Reddit, Eternal September, and Climate Change
Kleinbl00 wrote an excellent synthesis of the phenomenon gripping Reddit right now.
(Explanation of what Reddit here.)
Here’s the link.
Here’s the quote for posterity:
“It isn’t a brain drain, it’s climate change.
Early Reddit was an environment friendly towards tech geeks who wanted something more indepth than slashdot or HN. As such, it attracted erudite geeks. Middle Reddit was an environment friendly towards thinkers and seekers who were looking for discussion beyond what was available on the archetypal PHPBBs, news outlet comment sections and, notably, Digg. As such, it attracted thinkers and seekers. Late Reddit is an environment friendly towards image macros and memes. As such, it attracts ineloquent teenagers.
Something Reddit did early on, under Alexis and Steve, was curate content. They very much seeded the site with the sorts of content they wished for it to have. Once the content took over for itself, they had a nice, successful little site that reflected their interests which they sold to Conde Nast. From that point forth they grew keenly disinterested in the site and established the current culture of “hands off at all costs.” You will certainly get a robust ecosystem if you do this, but it might not be what you’re looking for.
Australia had one of the most diverse ecosystems on the planet prior to the arrival of Aborigines.
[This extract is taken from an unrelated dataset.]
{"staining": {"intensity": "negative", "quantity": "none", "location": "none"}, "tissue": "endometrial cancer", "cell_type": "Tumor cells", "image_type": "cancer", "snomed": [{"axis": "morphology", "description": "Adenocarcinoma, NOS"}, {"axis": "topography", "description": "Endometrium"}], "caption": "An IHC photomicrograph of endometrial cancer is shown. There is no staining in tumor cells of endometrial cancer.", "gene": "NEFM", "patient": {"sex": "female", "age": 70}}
Now it has dingos and kangaroos. New Zealand had an impossibly diverse ecosystem prior to the arrival of Europeans, who brought their cats. Kiwi can’t compete with cats. The American Southeast is a great environment for Kudzu. The Pacific Northwest is a great environment for English Ivy. Etc. Etc. Etc.
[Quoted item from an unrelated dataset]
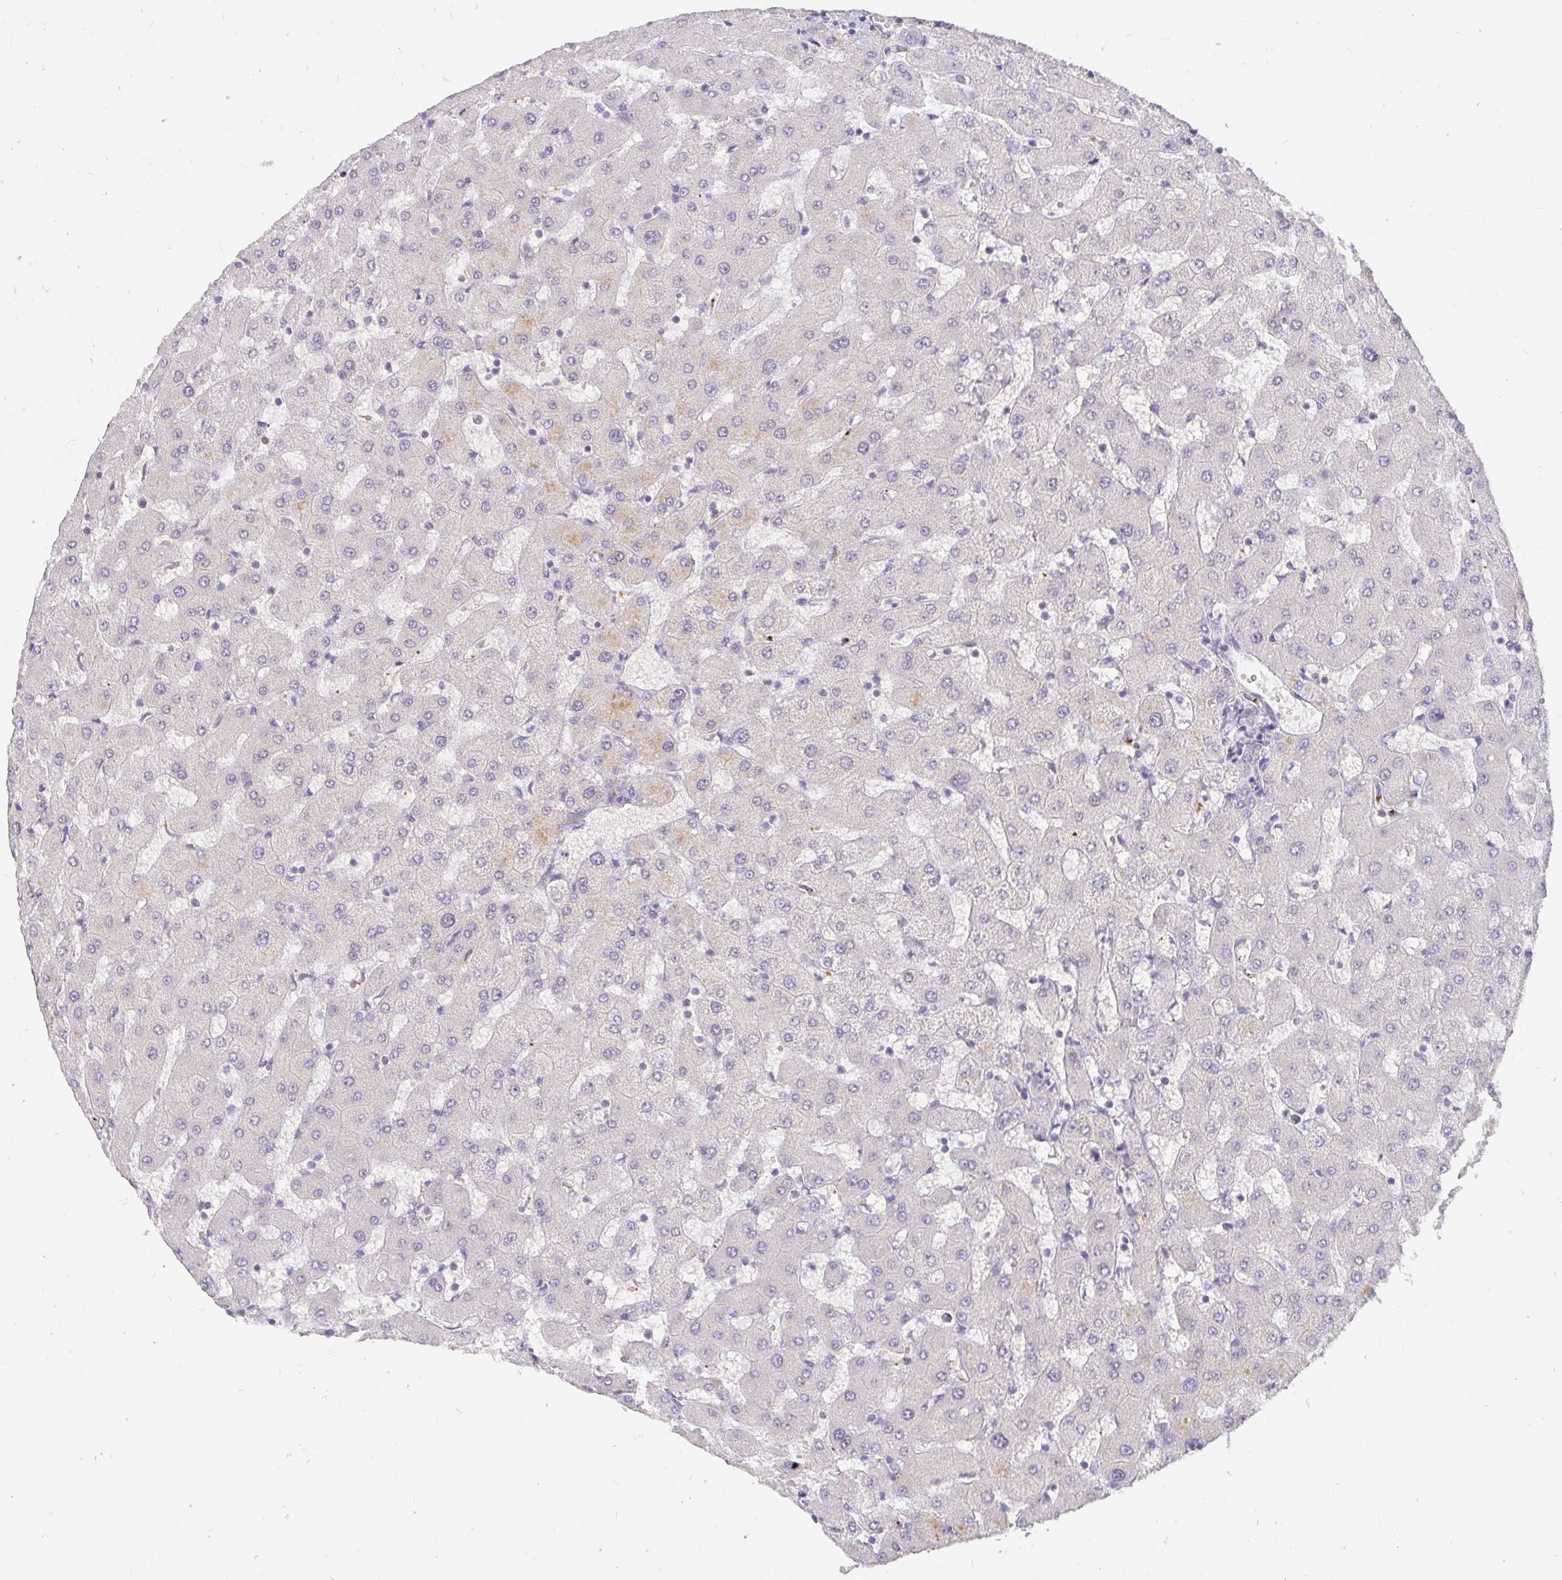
{"staining": {"intensity": "negative", "quantity": "none", "location": "none"}, "tissue": "liver", "cell_type": "Cholangiocytes", "image_type": "normal", "snomed": [{"axis": "morphology", "description": "Normal tissue, NOS"}, {"axis": "topography", "description": "Liver"}], "caption": "A high-resolution photomicrograph shows immunohistochemistry staining of unremarkable liver, which demonstrates no significant staining in cholangiocytes. (DAB (3,3'-diaminobenzidine) IHC with hematoxylin counter stain).", "gene": "PDX1", "patient": {"sex": "female", "age": 63}}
The bottom line is that if you want an herb garden with diversity, you need to keep the mint from taking over. If you want an herb garden that takes care of itself, don’t bother planting anything but mint because after a couple years it’ll be the only thing left.
I’m still making the same comments I used to. The difference is nobody notices anymore. Reddit has gone from a place where people said “OMFG Paul Lutus!” to a place where nobody notices when the actor in question comments on the photo taken of him. All the people you mention could be in the conversation, mixing it up to the best of their abilities, and never even be able to connect with each other because everyone’s busy saying “HURR DURR KURT RUSSELL”. In other words, Reddit is no longer a place that facilitates commentary beyond the basest, most immediately accessible platitudes one can regurgitate. Even if you catch something you know extremely well early early in its post life, if you don’t keep it under a sentence, make it universally acceptable, and directly appeal to the wants and needs of teenaged boys no one will even notice you said anything. Might as well save the effort of writing something up.
Go to /r/all. Set RES to block Imgur. Behold – you have eight posts on the front page. Six if you also block min.us and liveleak.com.
Caulerpa is beautiful unless you’re a reef.”
Subreddits are supposed to be a solution to Eternal September – the phenomenon of more users entering a community than can be educated – resulting in a shifting of community standards.
Some have put forward algorithmic functions to correct for this. The issue, in my view, isn’t the voting system. It’s the people. It’s regression to the mean.
Eternal September / Climate Change are the biggest problems in social right now. I don’t believe it’s intractable. I think there’s a solution. (I just don’t know what it is.)